» ФРАГМЕНТ ДЛЯ ЧТЕНИЯ
С другой стороны, плохо, что эта система больше ориентирована на крупных игроков, на крупные холдинги, потому что основной отборщик – это банк. Приходит какой-то мелкий фермер и говорит: «Дайте мне льготный кредит в 3 млн рублей». Банк говорит: «Слушай, да у нас с тобой риски охренеть какие. Видишь, что на рынке происходит? Зерна перепроизводство, ты приходи послезавтра, сегодня мы тебе не дадим». В данном случае, наверное, самый хороший вариант, если бы было больше полномочий у региональных властей, у департамента АПК, потому что этого Ивана Ивановича, который пришел за 3 млн рублей, департамент и районные власти очень хорошо знают. Они, может, сказали бы: «Этот человек надежный, он работает на рынке 30 лет, у него всё хорошо, он всё делает вовремя и четко, у него хорошие специалисты, ему надо дать. Если мы ему не дадим, мы угробим мелкий класс». Сегодня сделали так, что влияние региональной власти, региональных департаментов на процесс отбора, на утверждение заявок, минимально. Это, безусловно, плохо. Нужен некий симбиоз. Например, подано 100 заявок на льготные кредиты, банк отобрал 30, но региональный департамент высказал свое мнение, что кроме отобранных банком должны быть профинансированы еще 20 заявок. Абсолютно точно, что роль региональных властей должна быть больше.
– Последний вопрос – о президенте компании Штефане Дюрре. О нем много пишут, но в основном пишут те, кто его мало знает, вы же с ним работаете бок о бок почти 10 лет. В чем его секрет?
– Он человек очень неординарный и в то же время очень открытый, он эту открытость прививает всем сотрудникам. С другой стороны, Штефан очень импульсивный, быстро принимает решения, но интуиция у него на гениальном уровне развита. Мы когда-то в 2008 году делали бизнес-план, он нарисовал, что в 2014 году цена на молоко будет 18 рублей. Я говорю: «Штефан, да ты что, такого никогда не будет». А она была 18 рублей, и он ее предсказал за шесть лет. Чутье? Гениальность? Я не знаю, как назвать.

» ЗАДАНИЕ A
Какую цену на молоко в 2014 году Штефан Дюрре указал в бизнес-плане 2008 года, согласно фрагменту для чтения?
Фрагмент для чтения и записи не связаны между собой.

» ПРЕДОСТАВЛЕННЫЕ ДАННЫЕ
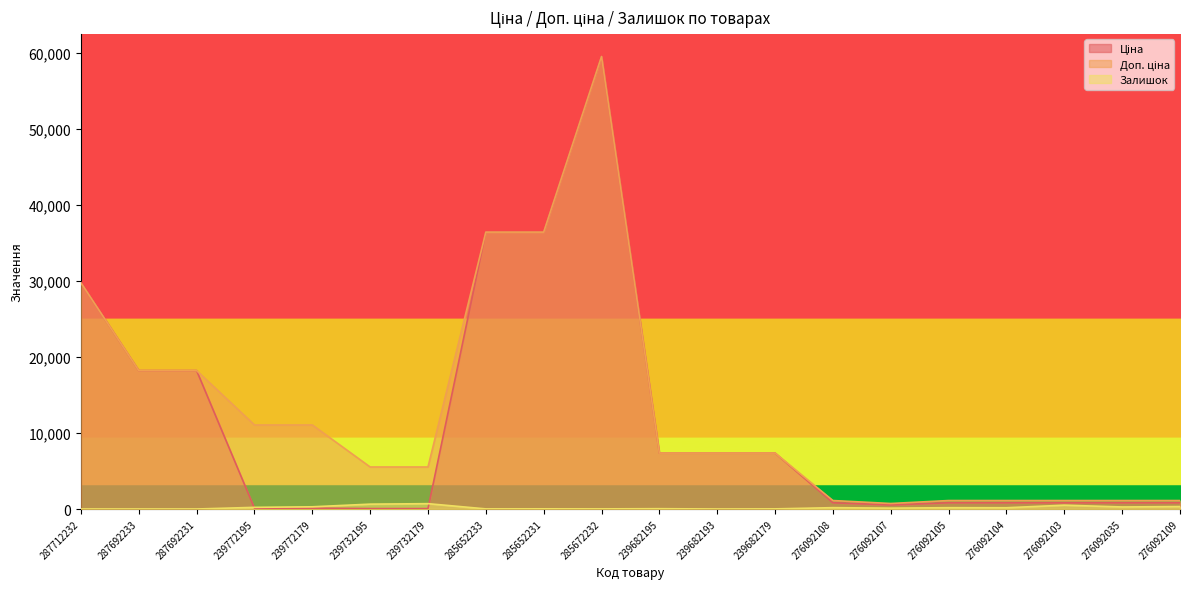

Rank the series by their maximum value, from highest to lowest.

Ціна, Доп. ціна, Залишок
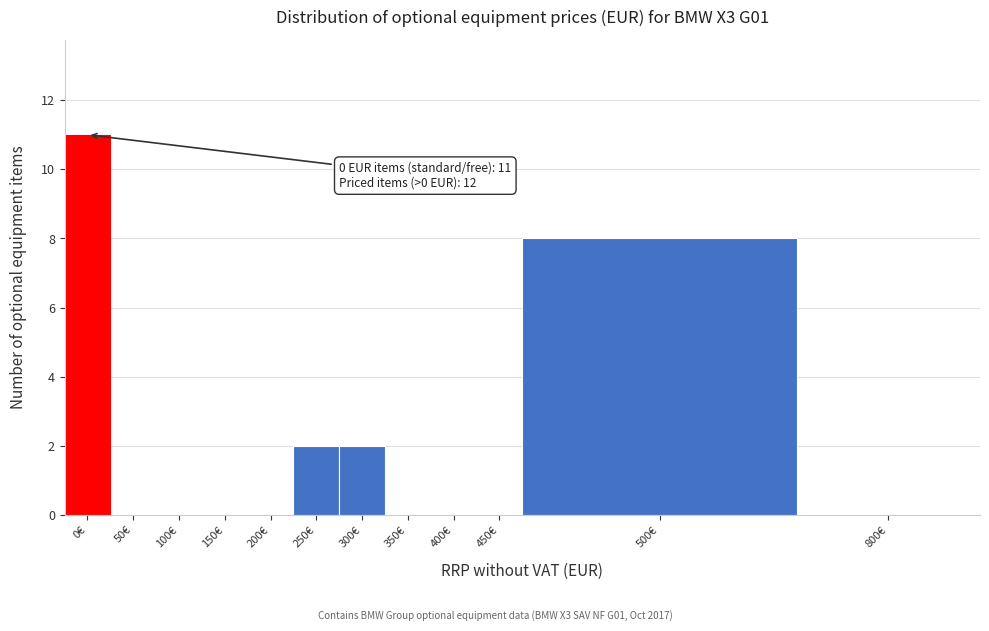

Reading left to right, transcribe all the data shown in this chart.

0€=11	50€=0	100€=0	150€=0	200€=0	250€=2	300€=2	350€=0	400€=0	450€=0	500€=8	800€=0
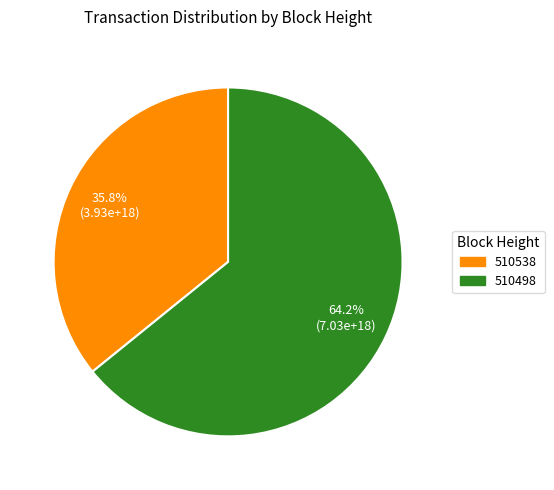

Which category has the smallest portion of the pie?

510538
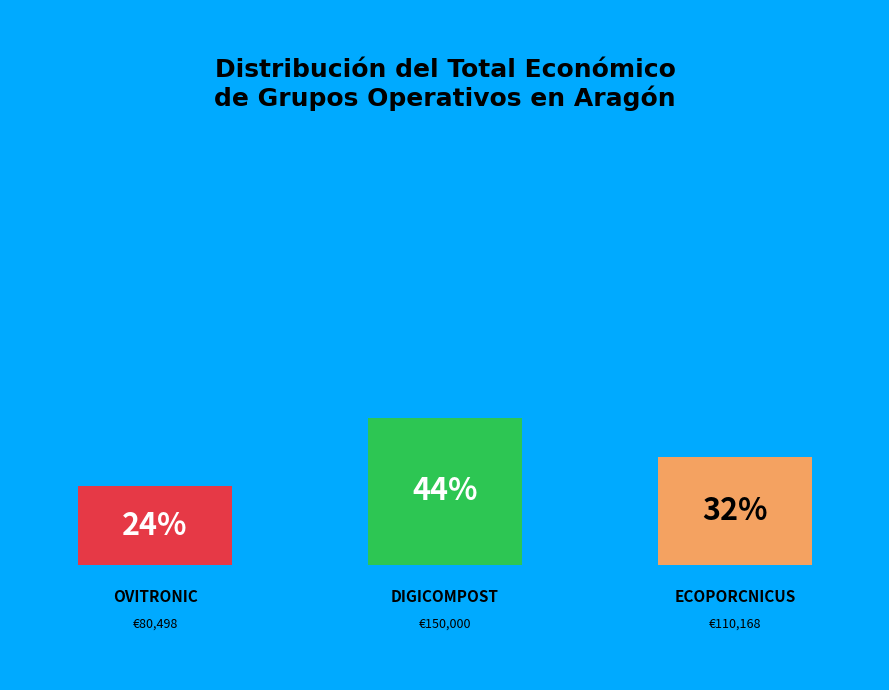

What percentage do ECOPORCNICUS and OVITRONIC together represent?

56.0%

» ЗАДАНИЕ B
Перепишите строки записей без изменений, начиная со строки, в которой есть "What percentage do", и заканчивая концом записей, включая обе границы.

» ОЖИДАЕМЫЙ ОТВЕТ A
18 рублей.

» ОЖИДАЕМЫЙ ОТВЕТ B
What percentage do ECOPORCNICUS and OVITRONIC together represent?

56.0%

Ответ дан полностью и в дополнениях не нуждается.